Selon lui, la confusion autour de la laïcité et de la neutralité risque de rayer d'un trait 400 ans d'histoire, étant donné le passé religieux important du Québec, qui fait partie de l'identité québécoise. La séparation de l'Église et de l'État est déjà faite au Québec, le Québec est déjà une société laïque, a déclaré Mgr Fournier, qui se demande à quelle société laïque on aspire. Il met en garde contre un État neutre qui se trouverait à prendre position contre les religions, ce qui deviendrait un athéisme d'État.

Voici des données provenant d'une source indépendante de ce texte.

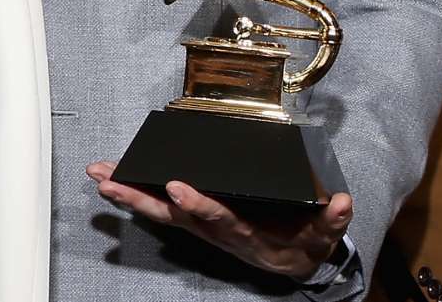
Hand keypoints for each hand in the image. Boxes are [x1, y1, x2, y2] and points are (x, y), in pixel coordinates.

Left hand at [85, 161, 350, 278]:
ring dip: (128, 194)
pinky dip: (137, 194)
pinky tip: (114, 181)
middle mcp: (216, 230)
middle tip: (110, 183)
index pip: (220, 218)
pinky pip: (162, 209)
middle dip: (140, 199)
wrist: (293, 264)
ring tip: (99, 176)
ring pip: (160, 212)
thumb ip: (331, 222)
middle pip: (173, 215)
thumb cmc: (303, 243)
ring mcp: (202, 227)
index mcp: (245, 232)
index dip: (200, 205)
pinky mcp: (197, 221)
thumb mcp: (323, 236)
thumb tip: (342, 203)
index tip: (179, 187)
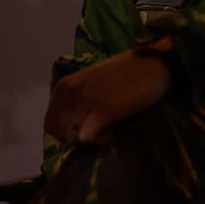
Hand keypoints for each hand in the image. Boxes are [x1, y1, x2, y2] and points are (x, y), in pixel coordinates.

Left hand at [44, 48, 172, 144]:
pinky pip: (89, 139)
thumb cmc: (125, 76)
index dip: (69, 132)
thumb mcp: (90, 83)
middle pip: (61, 135)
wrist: (153, 63)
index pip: (50, 126)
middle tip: (100, 128)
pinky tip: (114, 129)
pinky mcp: (104, 110)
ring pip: (74, 139)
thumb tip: (69, 132)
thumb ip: (75, 101)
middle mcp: (71, 91)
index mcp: (65, 86)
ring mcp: (87, 100)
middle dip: (79, 138)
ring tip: (110, 126)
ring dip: (92, 139)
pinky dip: (101, 140)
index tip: (88, 126)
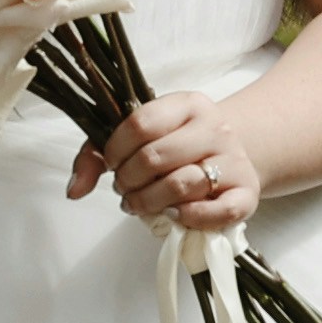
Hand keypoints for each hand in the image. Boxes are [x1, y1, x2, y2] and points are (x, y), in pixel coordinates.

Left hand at [75, 87, 260, 234]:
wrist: (230, 155)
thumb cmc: (177, 147)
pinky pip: (217, 211)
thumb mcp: (138, 138)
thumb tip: (74, 190)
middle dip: (128, 180)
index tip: (111, 164)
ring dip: (149, 202)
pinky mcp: (247, 193)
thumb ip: (96, 155)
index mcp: (187, 104)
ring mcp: (234, 160)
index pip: (140, 124)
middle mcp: (215, 127)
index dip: (116, 150)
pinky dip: (189, 218)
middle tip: (124, 189)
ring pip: (181, 185)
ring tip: (140, 204)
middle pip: (156, 157)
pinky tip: (173, 215)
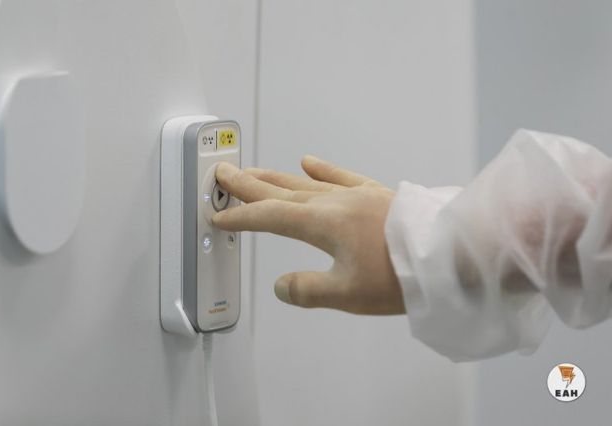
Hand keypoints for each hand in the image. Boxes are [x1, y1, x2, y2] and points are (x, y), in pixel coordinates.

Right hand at [212, 155, 404, 314]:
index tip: (219, 216)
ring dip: (277, 177)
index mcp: (322, 223)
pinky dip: (324, 170)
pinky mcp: (375, 195)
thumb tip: (281, 285)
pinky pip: (342, 178)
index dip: (241, 217)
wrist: (449, 257)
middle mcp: (334, 203)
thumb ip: (307, 289)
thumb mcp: (346, 293)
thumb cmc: (400, 276)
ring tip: (254, 171)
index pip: (269, 217)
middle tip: (224, 174)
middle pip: (281, 191)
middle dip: (249, 185)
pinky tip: (310, 163)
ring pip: (306, 183)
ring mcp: (355, 195)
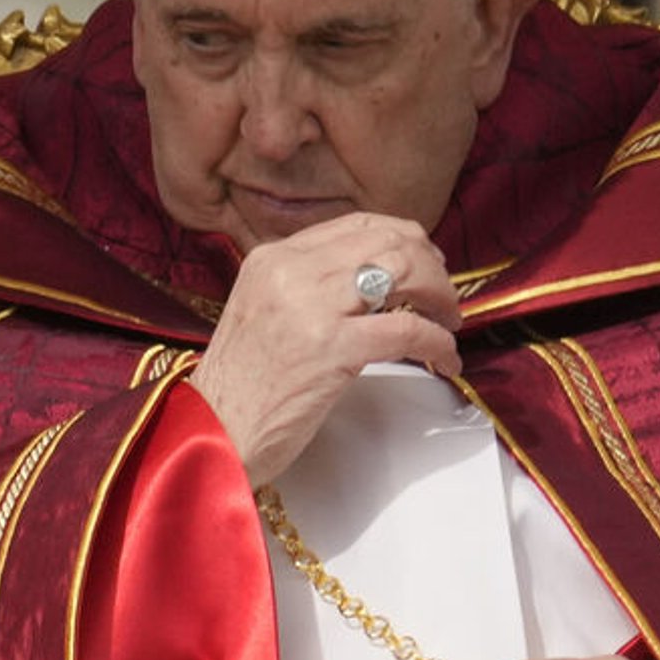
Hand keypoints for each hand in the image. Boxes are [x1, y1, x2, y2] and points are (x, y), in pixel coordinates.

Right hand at [189, 211, 461, 485]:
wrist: (210, 435)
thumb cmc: (240, 387)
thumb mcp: (262, 312)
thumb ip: (305, 286)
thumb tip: (371, 278)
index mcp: (271, 258)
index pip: (355, 224)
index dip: (403, 238)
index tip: (426, 260)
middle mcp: (289, 272)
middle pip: (386, 241)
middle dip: (430, 264)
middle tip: (446, 295)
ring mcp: (309, 308)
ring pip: (403, 272)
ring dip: (440, 296)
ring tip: (449, 322)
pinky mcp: (331, 350)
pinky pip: (407, 330)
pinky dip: (438, 343)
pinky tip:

«Un militantisme antireligieux, fortement opposé à la religion, c'est plus menaçant pour l'identité québécoise que l'ouverture aux religions. C'est un danger. L'Église catholique risque d'être plus affectée que les autres religions dans tout cela, à cause de notre histoire qui risque d'être restreinte à peu de choses.»

On pourrait ainsi perdre une partie de l'identité québécoise dans la démarche, qui cherche pourtant à la préserver et la renforcer.

Mgr Fournier dit avoir d'ailleurs déjà été mis au courant, depuis quelques jours, d'«interprétations fausses» de la charte, avant même qu'elle n'entre en vigueur. Des municipalités refuseraient déjà de prêter des locaux pour le culte, au nom de la laïcité, dans plusieurs diocèses.

«Imaginez (ce que ce sera) quand la loi va passer», a-t-il laissé entendre, en déplorant que l'Église catholique soit mise sur le même pied que n'importe quelle secte.

Les évêques ont bien l'intention de prendre part aux consultations qui auront lieu, au moment du dépôt du projet de loi. Mgr Fournier se demande toutefois s'il sera adopté, étant donné l'opposition en Chambre.

Une vingtaine d'évêques catholiques seront donc réunis à Trois-Rivières, du 17 au 20, pour discuter de la charte. Ils veulent notamment élargir le débat à l'ensemble des valeurs québécoises, par exemple la coopération, a indiqué Mgr Fournier. Ils débattront aussi de la pertinence d'une charte ou d'une loi, ainsi que du port du voile chez les employés de l'État, et bien sûr, le crucifix à l'Assemblée nationale.

Mgr Fournier a dit espérer que ce débat de société permette aux Québécois de relire leur histoire, pour qu'ils voient «les bienfaits» des gestes posés par nos ancêtres. «Je souhaite un réveil de fierté. Ne faisons pas une rupture qui nous couperait de nos racines.»